Jim smiled suddenly, but it wasn't a nice smile. It was cold and calculating and Sherlock was suddenly struck by the feeling that something had gone wrong. Something in this picture was very, very wrong. "I have another suggestion," the IT professional admitted, flopping down onto the sofa.
"You have a what?" he asked dumbly, coming around until he faced the youth again. Not only had he sat down without being invited, but he'd turned his back on him. In Sherlock's book, that was so rude as to be unacceptable. He still had that unnerving little smile on his face.
"Another suggestion," Jim repeated blandly. "Other than me taking you in."
Sherlock blinked. No. No, this wasn't right. "Well, I'm afraid it'll have to wait." He pulled out a long, slender gun from the pocket of his too-tight black pants and fired it in Moriarty's direction. The youth just batted the bullets away, but Sherlock had expected that. He fired it a few more times in quick succession, forcing the youth to stand up again and throw a half-hearted punch in his direction. "Come on, little one, put up a fight, could you?"
Moriarty's face twisted at little one, as Sherlock had suspected it might; he leapt towards him with a cry and showered him with blows. Yeah, okay, that hurt. He fired the gun again, and even though it had no effect on the professor he stopped hitting him, instead holding him into the floor with a hand on each shoulder, breathing heavily. His face calmed quickly, reassuming its collected smile.

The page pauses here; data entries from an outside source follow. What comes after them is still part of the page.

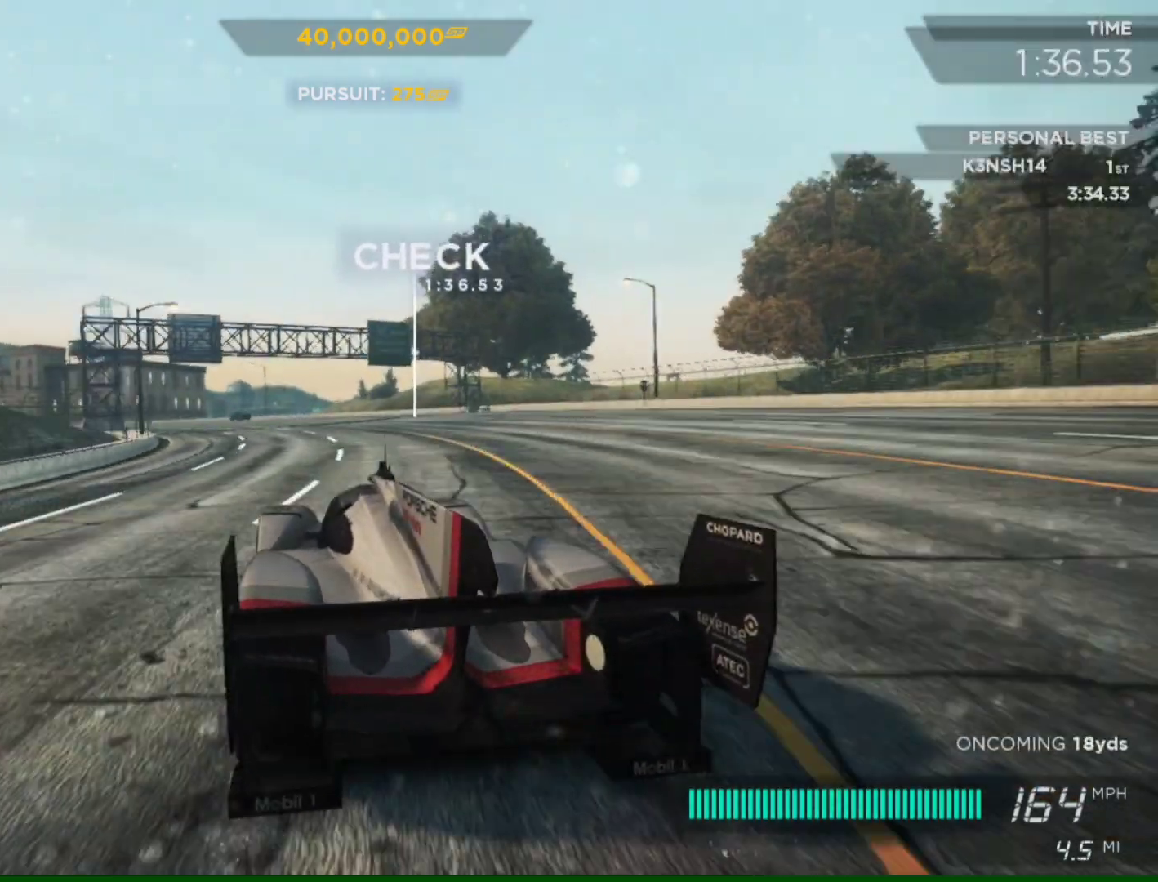
{"buttons": ["R2"], "left_stick": "right", "right_stick": "center", "events": [[117, "left_stick", "left"], [317, "left_stick", "center"], [450, "left_stick", "right"]]}
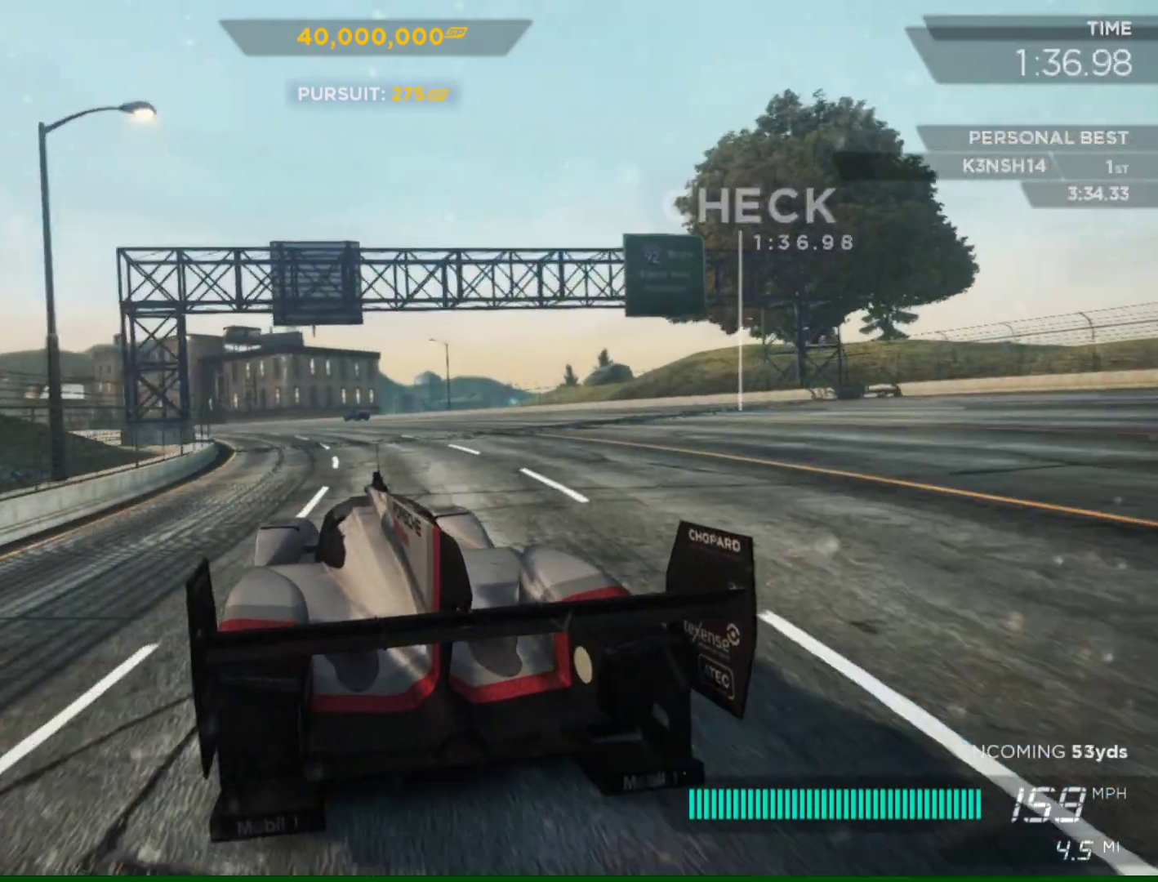
{"buttons": ["R2"], "left_stick": "center", "right_stick": "center", "events": [[150, "left_stick", "center"], [217, "left_stick", "left"], [417, "left_stick", "center"]]}
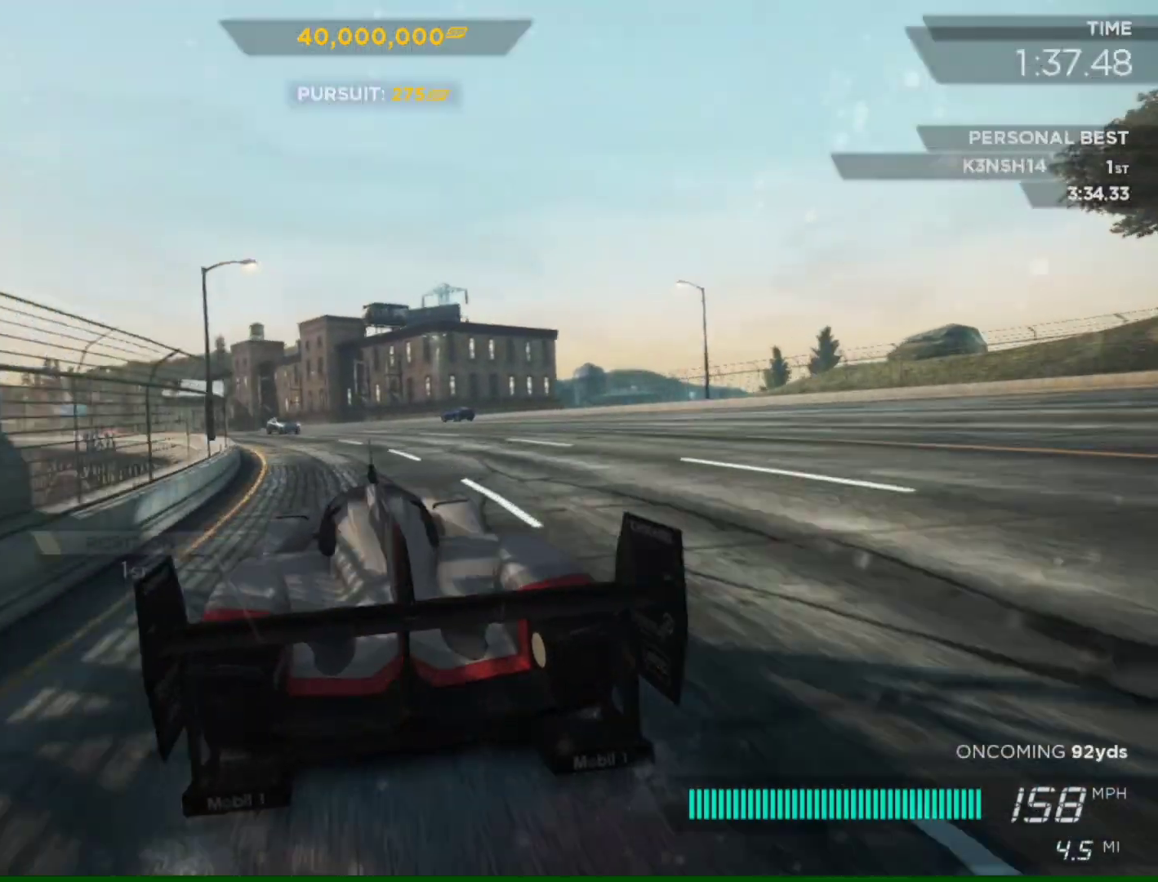
{"buttons": ["R2"], "left_stick": "center", "right_stick": "center", "events": [[83, "left_stick", "left"], [417, "left_stick", "center"]]}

The smile Sherlock didn't like. "I think you should hear me out, Sherlock," he said lightly, letting his shoulders go but sitting up so that he was sitting on Sherlock's stomach. It was less than comfortable. "I could take you in to New Scotland Yard at the end of this conversation, but I don't want to. I admire you, Sherlock, I won't pretend I don't. But I'm a lot cleverer than you are."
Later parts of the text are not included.